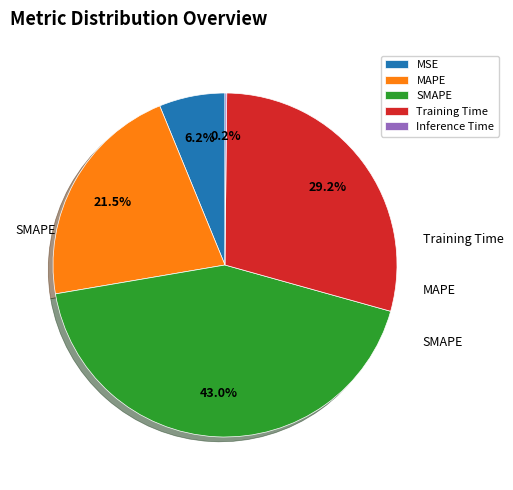

Is there a majority slice in this chart?

No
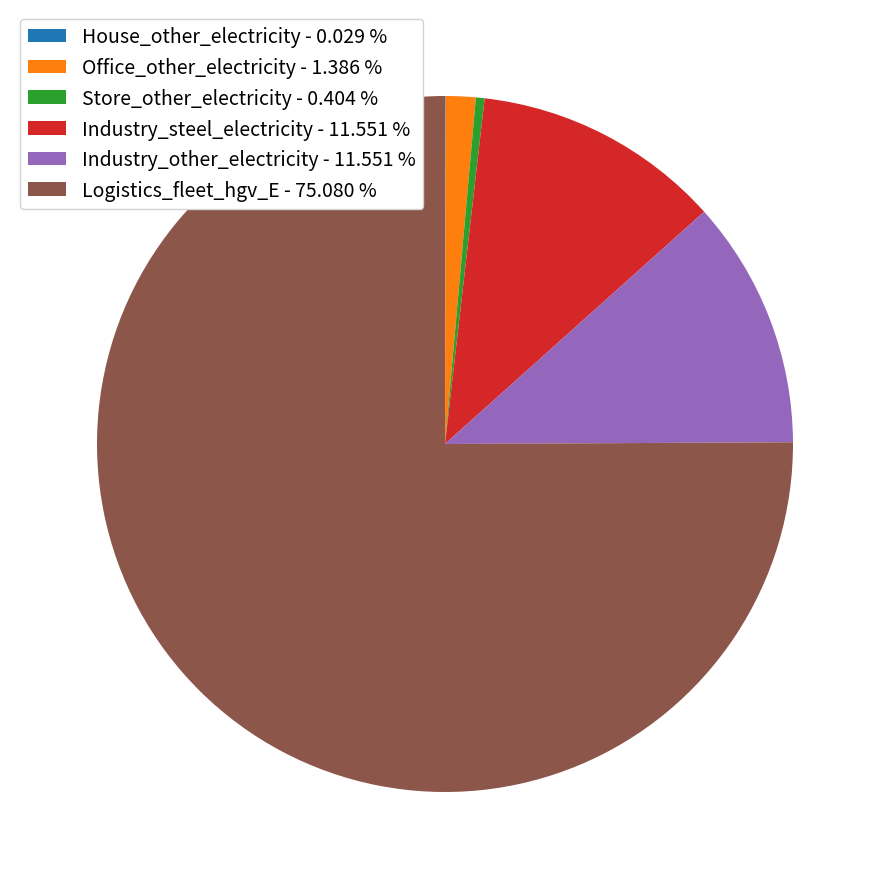

Between Store_other_electricity and Industry_other_electricity, which is larger?

Industry_other_electricity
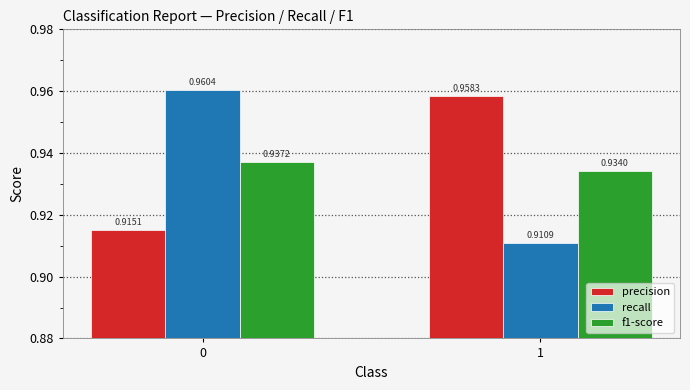

Which series changed the most between 0 and 1?

recall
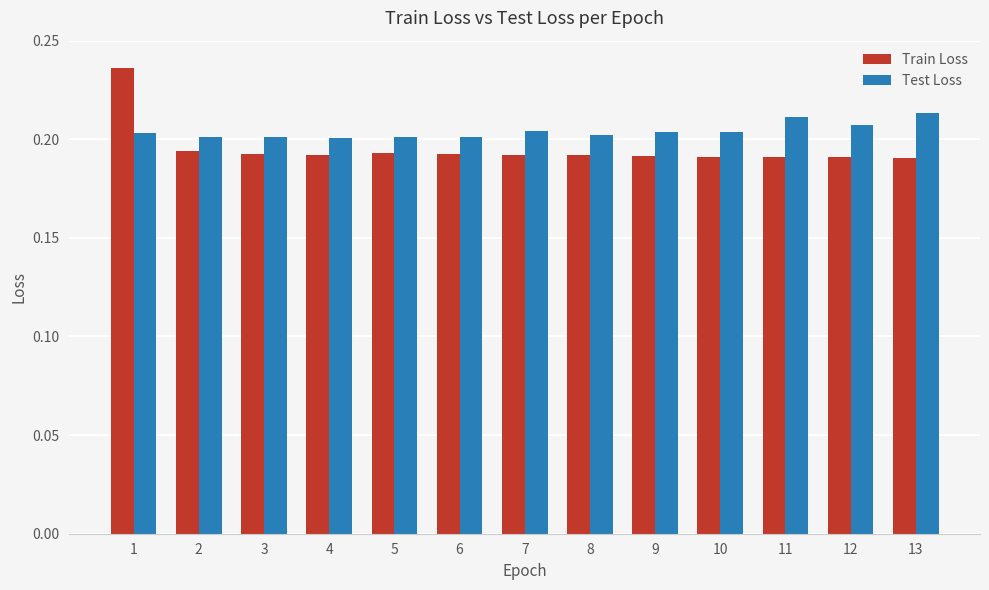

What is the sum of all Test Loss values?

2.7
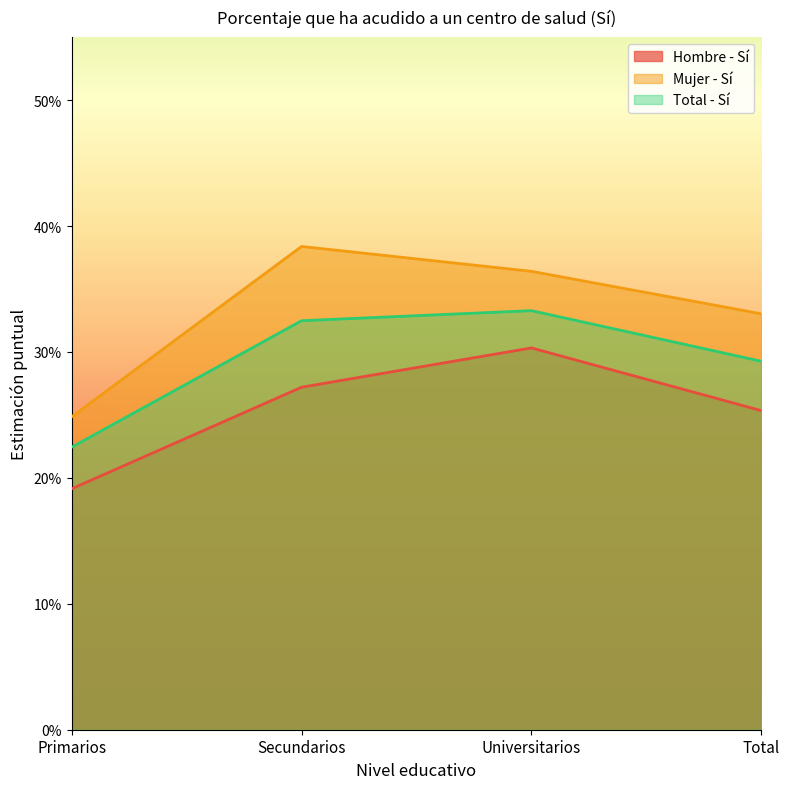

Rank the series by their maximum value, from highest to lowest.

Mujer - Sí, Total - Sí, Hombre - Sí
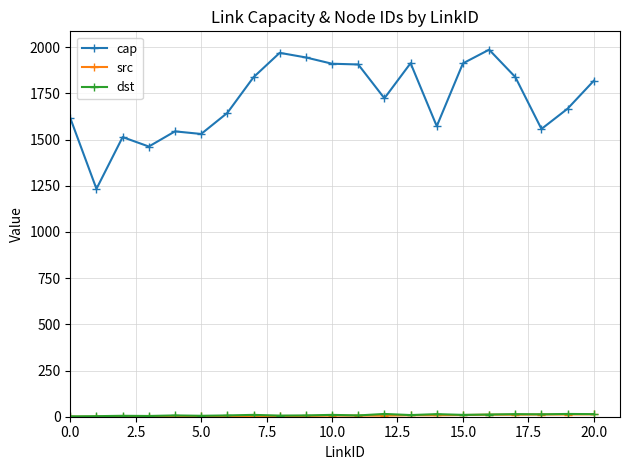

Which series has the largest range (max minus min)?

cap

#####

■ Problem statement
Copy the text of every record above word for word, leaving out the pictures.

■ Your response
Is there a majority slice in this chart?

No

Between Store_other_electricity and Industry_other_electricity, which is larger?

Industry_other_electricity

Which series changed the most between 0 and 1?

recall

What is the sum of all Test Loss values?

2.7

Rank the series by their maximum value, from highest to lowest.

Mujer - Sí, Total - Sí, Hombre - Sí

Which series has the largest range (max minus min)?

cap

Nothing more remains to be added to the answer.